The names on the gravestones echo those on streets and businesses in Menlo Park, Atherton, Woodside and Portola Valley — Greer, Miramontes, Beltramo, Skrabo, Jelich, and Elena Selby Atherton (with two streets and a town sharing her names) among them.

On Sept. 20 the Menlo Park Historical Association sponsored a cemetery tour led by historian Michael Svanevik. The event, originally meant to be for 25 people, ended up with 37 participants and another 10 on a waiting list for a future tour.

San Mateo County District Attorney Steve Wagstaffe and his wife, Sue, were there because his parents’ graves are at Holy Cross, as are those of other Wagstaffe relatives. Mr. Wagstaffe joked that one day he hopes a historic tour will point out his grave as that of one of the county’s longest-serving district attorneys.

Diane Morey, who has more than 20 Morey relatives in the cemetery, was on the tour; as was Jim Murray, who has at least 17 Murray relatives there. Visitors from Nevada and Maryland also joined the tour.

The cemetery’s oldest gravestone dates to 1860. Much of that faded stone is illegible, but “Patk. Langan died 18th of Jany. 1860 age 52 years” can be made out.

The cemetery was a nonsectarian town graveyard until the Catholic Church purchased it in 1872. When it was consecrated in 1883, Mr. Svanevik said, the Protestant residents of the cemetery were moved to its perimeters.

The cemetery has 6,200 burials and room for burials for at least another 100 years, according to cemetery superintendent Kathy Wade, who assisted with the tour.

Mr. Svanevik said many of the plantings in the cemetery came from Michael Lynch, 1847-1918, who is also buried there. Mr. Lynch was from Ireland, and also landscaped the Flood estate, the Timothy Hopkins estate and worked on Stanford University’s landscaping.
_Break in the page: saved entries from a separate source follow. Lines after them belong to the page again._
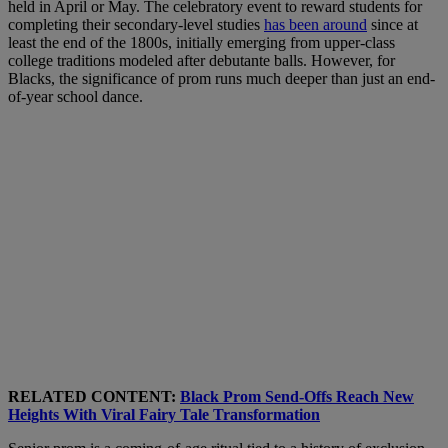
held in April or May. The celebratory event to reward students for
completing their secondary-level studies
has been around
since at
least the end of the 1800s, initially emerging from upper-class
college traditions modeled after debutante balls. However, for
Blacks, the significance of prom runs much deeper than just an end-
of-year school dance.
RELATED CONTENT:
Black Prom Send-Offs Reach New
Heights With Viral Fairy Tale Transformation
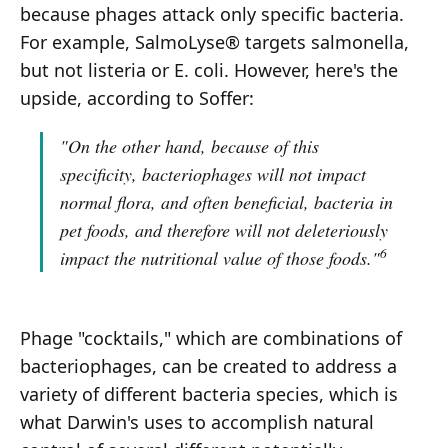
because phages attack only specific bacteria.
For example, SalmoLyse® targets salmonella,
but not listeria or E. coli. However, here's the
upside, according to Soffer:
"On the other hand, because of this
specificity, bacteriophages will not impact
normal flora, and often beneficial, bacteria in
pet foods, and therefore will not deleteriously
6
impact the nutritional value of those foods."
Phage "cocktails," which are combinations of
bacteriophages, can be created to address a
variety of different bacteria species, which is
what Darwin's uses to accomplish natural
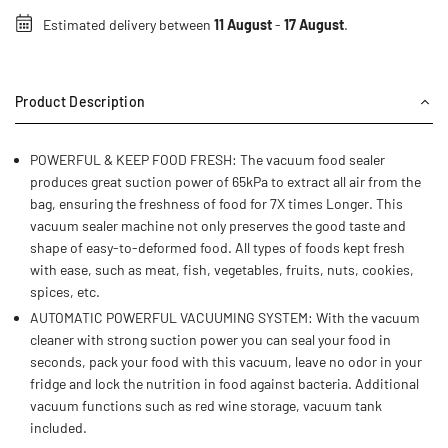
Estimated delivery between
11 August
-
17 August
.
Product Description
POWERFUL & KEEP FOOD FRESH: The vacuum food sealer
produces great suction power of 65kPa to extract all air from the
bag, ensuring the freshness of food for 7X times Longer. This
vacuum sealer machine not only preserves the good taste and
shape of easy-to-deformed food. All types of foods kept fresh
with ease, such as meat, fish, vegetables, fruits, nuts, cookies,
spices, etc.
AUTOMATIC POWERFUL VACUUMING SYSTEM: With the vacuum
cleaner with strong suction power you can seal your food in
seconds, pack your food with this vacuum, leave no odor in your
fridge and lock the nutrition in food against bacteria. Additional
vacuum functions such as red wine storage, vacuum tank
included.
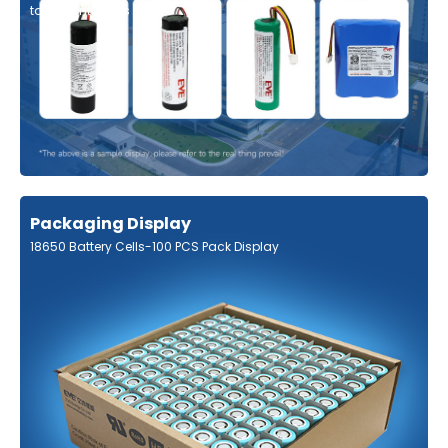
tabs, contact us
Packaging Display
18650 Battery Cells-100 PCS Pack Display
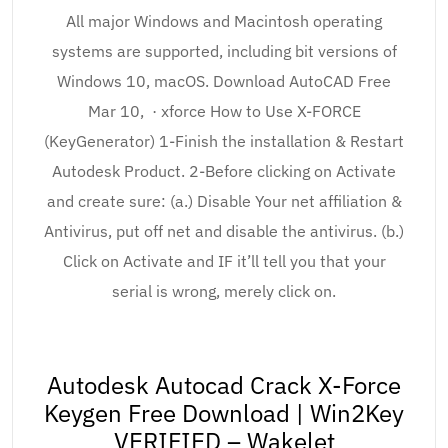
All major Windows and Macintosh operating
systems are supported, including bit versions of
Windows 10, macOS. Download AutoCAD Free
Mar 10, · xforce How to Use X-FORCE
(KeyGenerator) 1-Finish the installation & Restart
Autodesk Product. 2-Before clicking on Activate
and create sure: (a.) Disable Your net affiliation &
Antivirus, put off net and disable the antivirus. (b.)
Click on Activate and IF it’ll tell you that your
serial is wrong, merely click on.
Autodesk Autocad Crack X-Force
Keygen Free Download | Win2Key
VERIFIED – Wakelet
“This is a rural, tranquil cemetery,” Mr. Svanevik said. That rural feeling led many of the area’s more prominent residents to choose to be buried at Holy Cross Colma, instead. “If you wanted to be classy, you got buried up there,” he said.

Among the working class families in the Menlo Park cemetery are the Moreys, whom Morey Drive in Menlo Park is named after. Moreys helped to build Stanford University, Sacred Heart and St. Patrick’s Seminary.

Another family plot is that of John Beltramo, 1859-1948, who came to the U.S. in 1880, Mr. Svanevik said. Mr. Beltramo had wineries on Ringwood and on Glenwood, where he also had a boarding house.

“He’d put any Italian to work,” Mr. Svanevik said. “There were certain rules. There would be no foul language. And if any one of you guys so much as looks at one of my daughters, you’re out.”

Mr. Svanevik said local legend has it that because Stanford University didn’t allow alcohol to be sold within 1.5 miles of the campus, John Beltramo paced out the 1.5 miles on El Camino and bought the property, where Beltramo’s is still located.

Walter Jelich, 1871-1949, and Mary Jelich, 1880-1972, were among the early residents of Portola Valley, coming from Yugoslavia in 1896. According to a history of Portola Valley by Nancy Lund and Pamela Gullard, “he brought 25-30 of his fellow countrymen to the area and helped them find employment on his own ranch, other ranches and the Stanford campus.”

Elena Selby Atherton, 1845-1906, is one of the few descendants of Faxon Dean Atherton, whom the town is named for, to be buried in the local cemetery; most of the others are at Holy Cross Colma, Mr. Svanevik said.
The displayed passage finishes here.